Не меньшее, если не большее сходство наблюдалось и в различных существительных, только русская ладья становилась алдья, борона — брона, янтарь — гинтаро, огонь — угнис, род — радс, кувшин — каусинас, а город звучал как гардас. Да и в вооружении все было ясно, а что касается, например, стрелы, так она и вовсе именовалась точно так же, как и на Руси.
Пик народного восторга пришелся на день, когда Константин и его дружинники прибыли в главное легендарное святилище литовцев. Первоначально, еще лет сто назад, оно находилось в прусском Ромово, где под ветвями священного дуба стояли деревянные изображения трех главных богов — Перкунаса, Аутримпса и Поклуса[84].
Примерно лет за сто до описываемых событий, в начале XII века, после того как за кощунство и попытку надругаться над богами от рук пруссов потеряли жизни один за другим два католических проповедника, впоследствии возведенные в ранг святых, католики решили отомстить язычникам. Сам польский король Болеслав Храбрый возглавил грабительский набег на их села. Полякам удалось дойти до самого Ромово и не только разрушить святилище, но и предать казни всех жрецов.
После этого значение его упало, а вновь избранный криве-кривейо[85] перенес святилище ближе к Неману, в устье Дубиссы. Потом он еще дважды был вынужден менять свое местоположение, пока не осел в Вильно.
Глядя на кряжистого Перкунаса с каменным молотом в руке, а особенно на свившееся в кольцо змеиное тело Аутримпса с человеческой головой, чувствовалось, что в искусстве работы по дереву неведомые прусские мастера достигли неплохих результатов.

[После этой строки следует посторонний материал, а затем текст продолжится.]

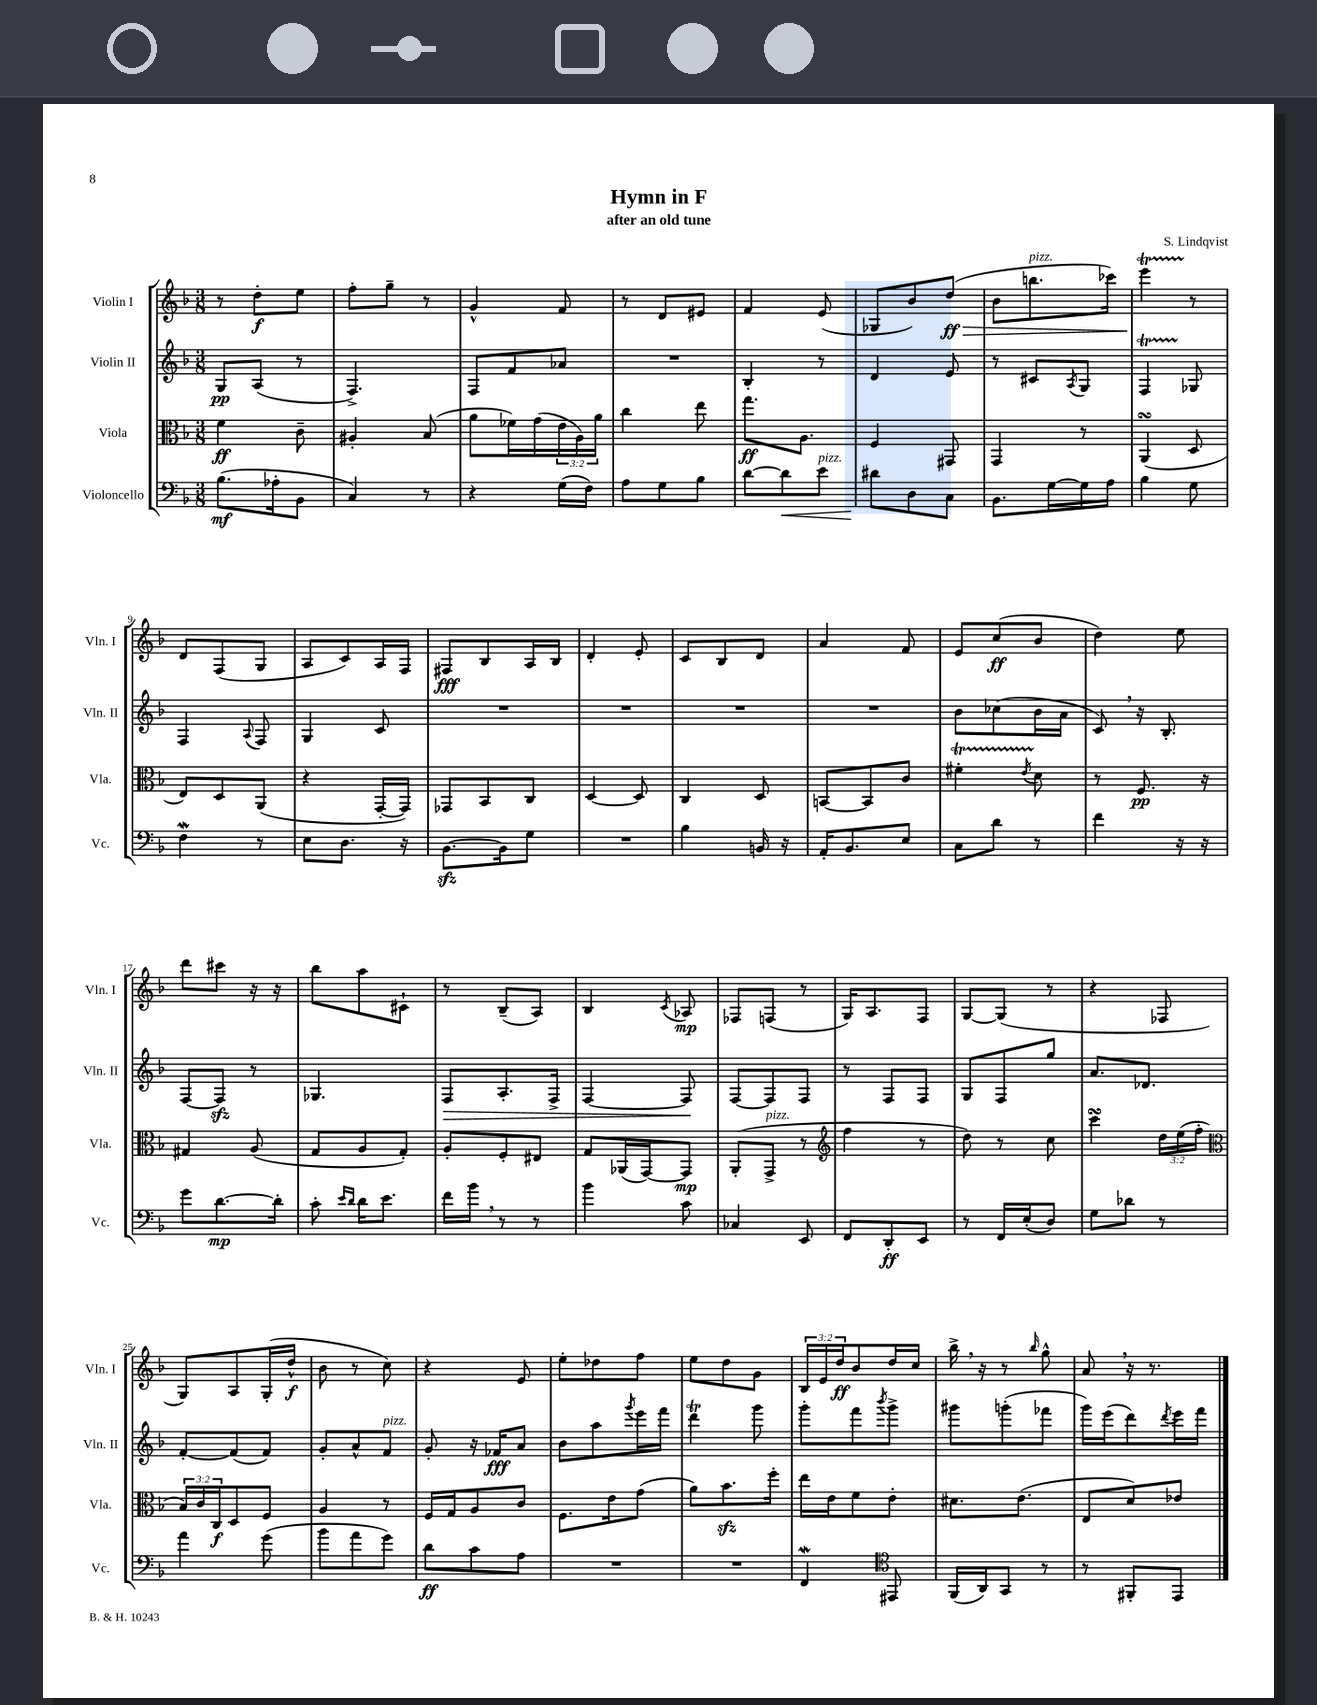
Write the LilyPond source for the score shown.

Здесь, подле негасимого священного костра, криве-кривейо и принимал Константина. Принимал как равный, потому что сам считался потомком легендарного Брутена — брата-близнеца Видевута, который был некогда самым первым из людей наделен знаком Перкунаса. Но в Риме может быть только один папа, а в Литве — один криве-кривейо. Исходя из этого, не приходилось удивляться, что ни щенячьего восторга от лицезрения легендарной святыни на груди чужеземца, да еще не простого, а кунигаса[86] над всеми русскими кунигасами, ни какой-то особой радости жрец не выказывал.

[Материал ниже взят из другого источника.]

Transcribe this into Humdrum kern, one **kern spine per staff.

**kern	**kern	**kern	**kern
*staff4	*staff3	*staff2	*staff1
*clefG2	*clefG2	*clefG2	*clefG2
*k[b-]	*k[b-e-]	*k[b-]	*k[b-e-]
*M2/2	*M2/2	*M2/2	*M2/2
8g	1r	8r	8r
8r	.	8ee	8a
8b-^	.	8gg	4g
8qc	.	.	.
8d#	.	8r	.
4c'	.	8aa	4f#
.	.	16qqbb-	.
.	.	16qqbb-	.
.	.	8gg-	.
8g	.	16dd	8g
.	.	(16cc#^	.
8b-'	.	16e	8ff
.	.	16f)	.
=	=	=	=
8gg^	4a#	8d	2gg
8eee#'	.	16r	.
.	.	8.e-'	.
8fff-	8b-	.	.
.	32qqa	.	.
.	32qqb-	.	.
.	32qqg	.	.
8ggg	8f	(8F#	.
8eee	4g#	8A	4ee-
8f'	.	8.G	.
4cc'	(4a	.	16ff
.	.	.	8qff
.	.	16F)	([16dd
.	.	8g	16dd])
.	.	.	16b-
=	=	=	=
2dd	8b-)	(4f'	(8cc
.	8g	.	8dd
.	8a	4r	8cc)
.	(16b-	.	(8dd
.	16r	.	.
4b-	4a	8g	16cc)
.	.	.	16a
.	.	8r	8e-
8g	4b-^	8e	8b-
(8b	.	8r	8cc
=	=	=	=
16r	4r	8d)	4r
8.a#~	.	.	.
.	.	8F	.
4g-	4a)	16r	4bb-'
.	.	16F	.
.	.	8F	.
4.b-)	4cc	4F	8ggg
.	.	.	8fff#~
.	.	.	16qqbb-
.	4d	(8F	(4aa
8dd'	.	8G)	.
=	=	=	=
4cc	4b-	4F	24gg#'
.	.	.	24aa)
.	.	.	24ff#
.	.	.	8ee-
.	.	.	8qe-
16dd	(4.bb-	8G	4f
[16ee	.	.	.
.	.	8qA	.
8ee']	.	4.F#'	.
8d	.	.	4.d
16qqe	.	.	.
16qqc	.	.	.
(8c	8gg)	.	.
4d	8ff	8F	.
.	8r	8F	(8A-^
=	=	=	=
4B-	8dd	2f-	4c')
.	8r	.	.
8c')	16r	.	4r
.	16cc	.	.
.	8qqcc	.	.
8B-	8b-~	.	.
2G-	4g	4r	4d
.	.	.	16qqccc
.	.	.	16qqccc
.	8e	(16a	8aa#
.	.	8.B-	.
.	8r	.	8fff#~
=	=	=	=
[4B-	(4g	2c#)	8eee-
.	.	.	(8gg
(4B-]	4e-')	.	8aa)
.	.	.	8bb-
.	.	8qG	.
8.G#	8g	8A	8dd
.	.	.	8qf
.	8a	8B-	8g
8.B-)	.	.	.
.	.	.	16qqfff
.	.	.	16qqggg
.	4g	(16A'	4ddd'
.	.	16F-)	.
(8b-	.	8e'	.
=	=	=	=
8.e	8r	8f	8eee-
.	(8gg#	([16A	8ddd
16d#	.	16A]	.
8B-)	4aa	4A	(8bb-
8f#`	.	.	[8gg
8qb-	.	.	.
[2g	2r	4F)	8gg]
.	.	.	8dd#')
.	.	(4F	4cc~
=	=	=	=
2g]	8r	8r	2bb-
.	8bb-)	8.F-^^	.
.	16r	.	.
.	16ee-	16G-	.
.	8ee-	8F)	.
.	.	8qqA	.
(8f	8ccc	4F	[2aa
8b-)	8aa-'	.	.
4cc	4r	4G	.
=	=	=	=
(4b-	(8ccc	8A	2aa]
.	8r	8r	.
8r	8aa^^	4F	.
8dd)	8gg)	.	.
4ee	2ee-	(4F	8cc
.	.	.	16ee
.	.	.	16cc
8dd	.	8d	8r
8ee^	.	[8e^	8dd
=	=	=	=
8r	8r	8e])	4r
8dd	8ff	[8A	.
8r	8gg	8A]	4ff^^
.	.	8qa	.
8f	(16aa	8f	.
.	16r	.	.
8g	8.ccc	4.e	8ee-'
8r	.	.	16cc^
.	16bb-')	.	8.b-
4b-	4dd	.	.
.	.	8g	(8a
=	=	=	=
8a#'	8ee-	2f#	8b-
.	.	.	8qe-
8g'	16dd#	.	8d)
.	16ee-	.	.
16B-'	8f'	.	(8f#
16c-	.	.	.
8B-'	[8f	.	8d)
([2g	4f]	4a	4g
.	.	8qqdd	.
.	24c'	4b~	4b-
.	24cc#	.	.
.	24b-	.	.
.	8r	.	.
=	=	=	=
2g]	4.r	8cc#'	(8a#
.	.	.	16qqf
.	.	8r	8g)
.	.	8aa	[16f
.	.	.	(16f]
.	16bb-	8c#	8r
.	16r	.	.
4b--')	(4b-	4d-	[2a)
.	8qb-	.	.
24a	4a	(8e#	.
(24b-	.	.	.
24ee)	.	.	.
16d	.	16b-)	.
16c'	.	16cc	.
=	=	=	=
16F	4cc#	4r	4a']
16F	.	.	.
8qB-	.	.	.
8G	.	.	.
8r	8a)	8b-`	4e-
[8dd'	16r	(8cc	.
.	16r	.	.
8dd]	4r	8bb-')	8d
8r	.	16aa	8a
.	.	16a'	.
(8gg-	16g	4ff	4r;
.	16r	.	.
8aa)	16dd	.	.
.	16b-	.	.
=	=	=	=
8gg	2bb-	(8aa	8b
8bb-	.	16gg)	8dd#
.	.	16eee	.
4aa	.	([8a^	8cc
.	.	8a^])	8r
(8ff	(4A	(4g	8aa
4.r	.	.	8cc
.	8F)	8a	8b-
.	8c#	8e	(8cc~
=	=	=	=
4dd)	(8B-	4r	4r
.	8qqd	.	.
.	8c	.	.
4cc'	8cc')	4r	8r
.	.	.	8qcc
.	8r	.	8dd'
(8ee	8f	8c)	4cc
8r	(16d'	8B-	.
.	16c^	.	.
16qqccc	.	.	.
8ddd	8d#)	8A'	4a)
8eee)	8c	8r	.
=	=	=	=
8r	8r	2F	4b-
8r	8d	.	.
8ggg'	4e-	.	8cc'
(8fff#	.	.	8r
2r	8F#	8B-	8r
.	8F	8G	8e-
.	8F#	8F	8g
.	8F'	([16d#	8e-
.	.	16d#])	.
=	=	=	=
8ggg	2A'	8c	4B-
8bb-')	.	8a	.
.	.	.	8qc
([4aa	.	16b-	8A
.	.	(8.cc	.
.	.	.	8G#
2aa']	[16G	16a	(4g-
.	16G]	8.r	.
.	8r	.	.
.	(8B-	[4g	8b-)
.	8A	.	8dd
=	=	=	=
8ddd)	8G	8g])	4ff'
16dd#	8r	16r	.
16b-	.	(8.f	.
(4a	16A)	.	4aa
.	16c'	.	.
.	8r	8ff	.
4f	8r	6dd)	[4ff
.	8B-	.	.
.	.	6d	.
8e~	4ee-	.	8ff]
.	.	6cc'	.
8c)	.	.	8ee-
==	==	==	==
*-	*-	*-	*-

Правда, внешне он проявлял полное радушие, но чувствовалось, что оно наносное, и в беседе с ним Константин все время держался настороже. Да и самое начало встречи могло кого угодно пусть и не ввести в шок, но, во всяком случае, изрядно напугать.
В полуземлянке, разумеется, тоже священной, криве-кривейо был не один, а с богами, точнее, с их представителями, о чем жрец заявил буквально с порога, добавив, что царю русичей выпала великая честь — лично принести жертву. После чего он тут же предложил Константину выбрать любую посудину из числа имеющихся на полке, налить в нее молока и поставить в дальний противоположный угол на земляной пол.